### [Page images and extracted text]

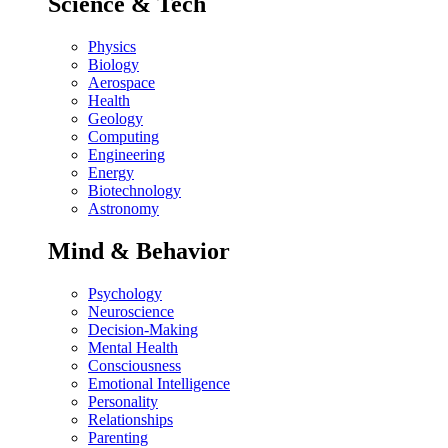
Science & Tech
Physics
Biology
Aerospace
Health
Geology
Computing
Engineering
Energy
Biotechnology
Astronomy
Mind & Behavior
Psychology
Neuroscience
Decision-Making
Mental Health
Consciousness
Emotional Intelligence
Personality
Relationships
Parenting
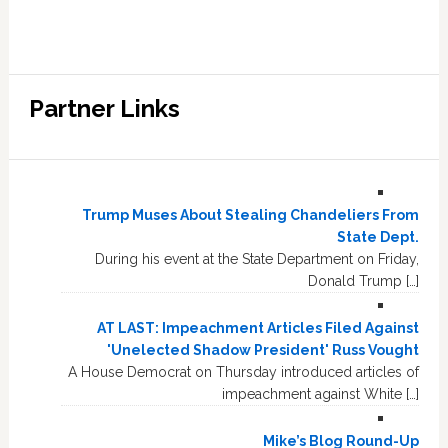
Partner Links
Trump Muses About Stealing Chandeliers From
State Dept.
During his event at the State Department on Friday,
Donald Trump […]
AT LAST: Impeachment Articles Filed Against
'Unelected Shadow President' Russ Vought
A House Democrat on Thursday introduced articles of
impeachment against White […]
Mike’s Blog Round-Up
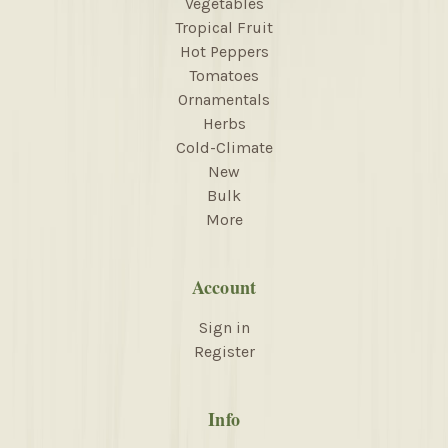
Vegetables
Tropical Fruit
Hot Peppers
Tomatoes
Ornamentals
Herbs
Cold-Climate
New
Bulk
More
Account
Sign in
Register
Info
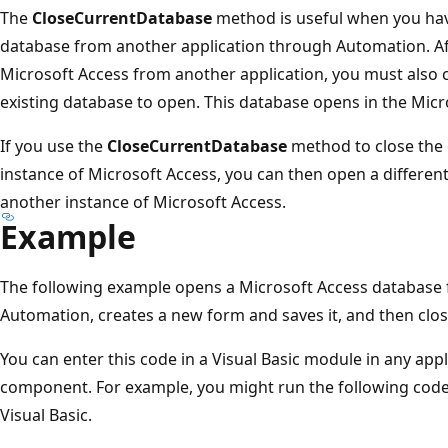
The
CloseCurrentDatabase
method is useful when you ha
database from another application through Automation. Af
Microsoft Access from another application, you must also 
existing database to open. This database opens in the Mic
If you use the
CloseCurrentDatabase
method to close the 
instance of Microsoft Access, you can then open a differen
another instance of Microsoft Access.
Example
The following example opens a Microsoft Access database 
Automation, creates a new form and saves it, and then clo
You can enter this code in a Visual Basic module in any app
component. For example, you might run the following code
Visual Basic.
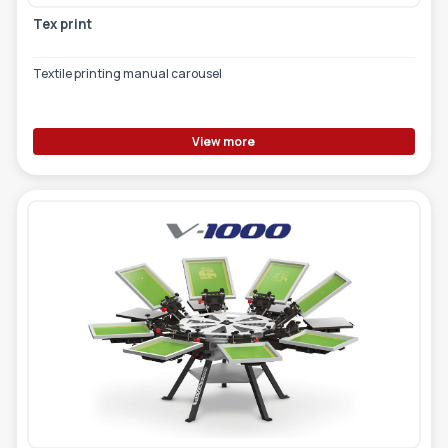
Tex print
Textile printing manual carousel
View more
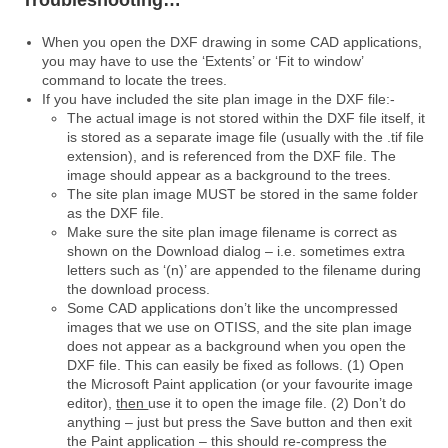
Troubleshooting…
When you open the DXF drawing in some CAD applications,
you may have to use the ‘Extents’ or ‘Fit to window’
command to locate the trees.
If you have included the site plan image in the DXF file:-
The actual image is not stored within the DXF file itself, it
is stored as a separate image file (usually with the .tif file
extension), and is referenced from the DXF file. The
image should appear as a background to the trees.
The site plan image MUST be stored in the same folder
as the DXF file.
Make sure the site plan image filename is correct as
shown on the Download dialog – i.e. sometimes extra
letters such as ‘(n)’ are appended to the filename during
the download process.
Some CAD applications don’t like the uncompressed
images that we use on OTISS, and the site plan image
does not appear as a background when you open the
DXF file. This can easily be fixed as follows. (1) Open
the Microsoft Paint application (or your favourite image
editor),
then
use it to open the image file. (2) Don’t do
anything – just but press the Save button and then exit
the Paint application – this should re-compress the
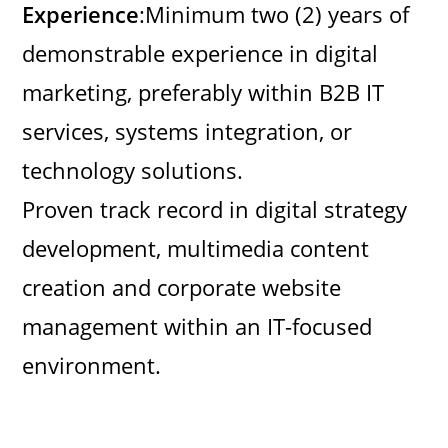
Experience
:Minimum two (2) years of
demonstrable experience in digital
marketing, preferably within B2B IT
services, systems integration, or
technology solutions.
Proven track record in digital strategy
development, multimedia content
creation and corporate website
management within an IT-focused
environment.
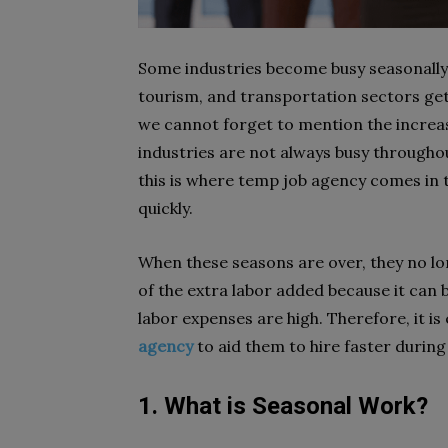
Some industries become busy seasonally.
tourism, and transportation sectors ge
we cannot forget to mention the increas
industries are not always busy throughou
this is where temp job agency comes in 
quickly.
When these seasons are over, they no long
of the extra labor added because it can
labor expenses are high. Therefore, it i
agency
to aid them to hire faster during
1. What is Seasonal Work?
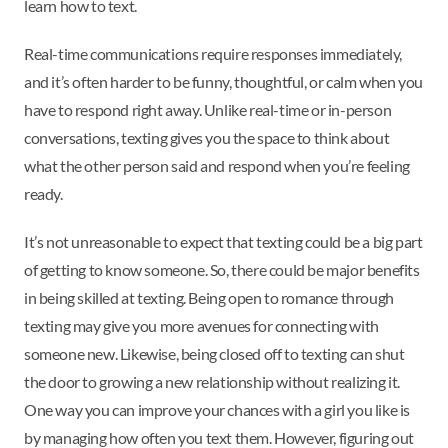
learn how to text.
Real-time communications require responses immediately,
and it’s often harder to be funny, thoughtful, or calm when you
have to respond right away. Unlike real-time or in-person
conversations, texting gives you the space to think about
what the other person said and respond when you’re feeling
ready.
It’s not unreasonable to expect that texting could be a big part
of getting to know someone. So, there could be major benefits
in being skilled at texting. Being open to romance through
texting may give you more avenues for connecting with
someone new. Likewise, being closed off to texting can shut
the door to growing a new relationship without realizing it.
One way you can improve your chances with a girl you like is
by managing how often you text them. However, figuring out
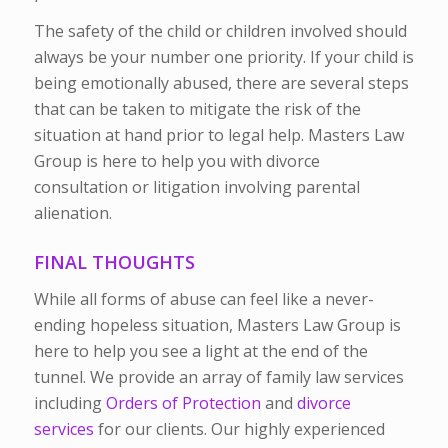
The safety of the child or children involved should
always be your number one priority. If your child is
being emotionally abused, there are several steps
that can be taken to mitigate the risk of the
situation at hand prior to legal help. Masters Law
Group is here to help you with divorce
consultation or litigation involving parental
alienation.
FINAL THOUGHTS
While all forms of abuse can feel like a never-
ending hopeless situation, Masters Law Group is
here to help you see a light at the end of the
tunnel. We provide an array of family law services
including
Orders of Protection
and
divorce
services
for our clients. Our highly experienced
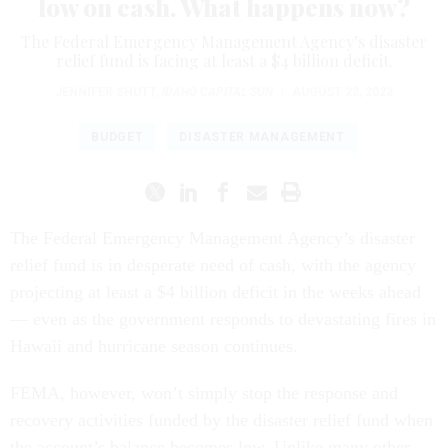
low on cash. What happens now?
The Federal Emergency Management Agency’s disaster
relief fund is facing at least a $4 billion deficit.
JENNIFER SHUTT
,
IDAHO CAPITAL SUN
|
AUGUST 22, 2023
BUDGET
DISASTER MANAGEMENT
The Federal Emergency Management Agency’s disaster
relief fund is in desperate need of cash, with the agency
projecting at least a $4 billion deficit in the weeks ahead
— even as the government responds to devastating fires in
Hawaii and hurricane season continues.
FEMA, however, won’t simply stop the response and
recovery activities funded by the disaster relief fund when
the account’s balance becomes low. Unlike many other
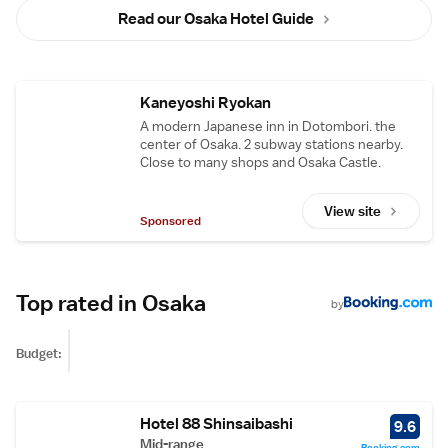
Read our Osaka Hotel Guide
Kaneyoshi Ryokan
A modern Japanese inn in Dotombori. the
center of Osaka. 2 subway stations nearby.
Close to many shops and Osaka Castle.
View site
Sponsored
Top rated in Osaka
by
Budget:
Hotel 88 Shinsaibashi
9.6
Mid-range
Booking.com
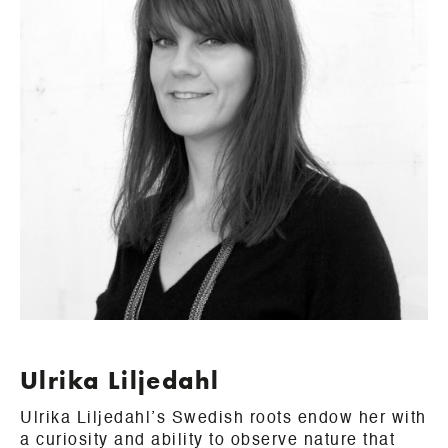
Ulrika Liljedahl
Ulrika Liljedahl’s Swedish roots endow her with
a curiosity and ability to observe nature that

### [Directions]
Copy only these lines from the records above, exactly: the one with "learn how to text.", the one with "always be your", and those between. Skip the pictures.

### [Exercise output]
learn how to text.
Real-time communications require responses immediately,
and it’s often harder to be funny, thoughtful, or calm when you
have to respond right away. Unlike real-time or in-person
conversations, texting gives you the space to think about
what the other person said and respond when you’re feeling
ready.
It’s not unreasonable to expect that texting could be a big part
of getting to know someone. So, there could be major benefits
in being skilled at texting. Being open to romance through
texting may give you more avenues for connecting with
someone new. Likewise, being closed off to texting can shut
the door to growing a new relationship without realizing it.
One way you can improve your chances with a girl you like is
by managing how often you text them. However, figuring out
The safety of the child or children involved should
always be your number one priority. If your child is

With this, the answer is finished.